TP 143 A Simulation Study of Using Composite HPV Genotyping Assay Results to Monitor Human Papillomavirus Infections

Tuesday, June 10, 2014
Exhibit Hall
Carol Lin, MPH, PhD, Division of STD, CDC, Atlanta, GA

Background:  Researchers often group various HPV types into composite measures based on vaccine subtypes, oncogenic potential, or phylogenetic position.  Composite prevalence estimates based on various genotyping assay results have been calculated to assess the burden of HPV infections and to monitor HPV vaccine effectiveness.  While these prevalence estimates have been used to assist development of prevention strategies, research on how well these estimates measure the true underlying infection burden is limited. 

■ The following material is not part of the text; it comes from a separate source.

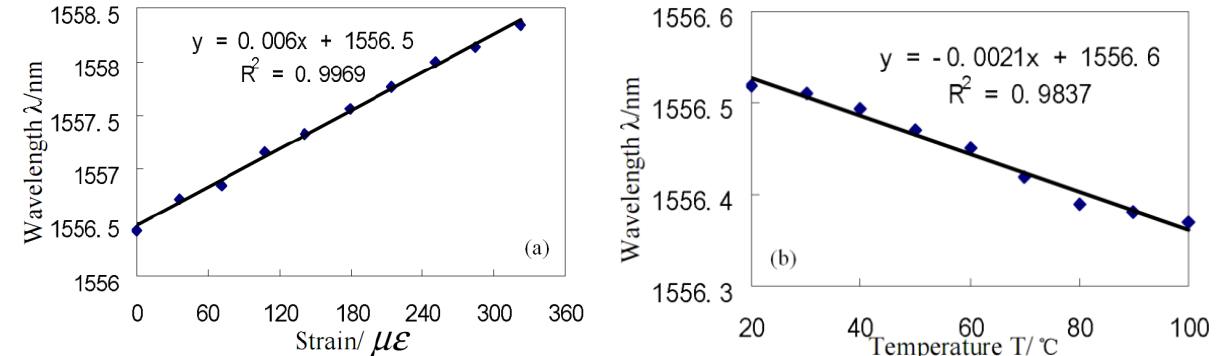
Figure 4. The characteristics of MFPI: ( a ) wavelength-temperature sensitivity; ( b ) wavelength-strain sensitivity.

Methods:  A simulation study was conducted to evaluate use of composite genotyping assay results to monitor HPV infections when underlying infection rates change or assays with different performance are used.  Data were generated based on mathematical algorithms with pre-specified type-specific infection rates, assay sensitivity and specificity, and correlations between various HPV types.  Estimated-to-true infection rate ratios and percent reduction of vaccine types were calculated. 

Results:  When the true underlying type-specific prevalence was specified as the reported prevalence between 2003-2006 in the US and genotyping assays with high sensitivity and specificity (0.95, 0.95) were used, estimated-to-true rate ratios were 2.31, 2.17, 2.12 and 1.62, for composite measures with 2 vaccine high-risk types, 4 vaccine types, 14 high-risk types and 37 HPV types, respectively.  For a given composite measure, estimated-to-true rate ratios increased when the true underlying infection rates or assay specificity declined.  When underlying type-specific infection rates were reduced by 50%, the true composite infection rate of any of the 4 vaccine types decreased by 47%, but the estimated rate only decreased by 15%.

Conclusions:  Composite infection rate estimates calculated based on panels of genotyping assay results generally over-estimate the true infection burden and could under-estimate effectiveness.   The impact of assay specificity is as or more important than sensitivity and should be considered in selecting a genotyping assay to monitor HPV.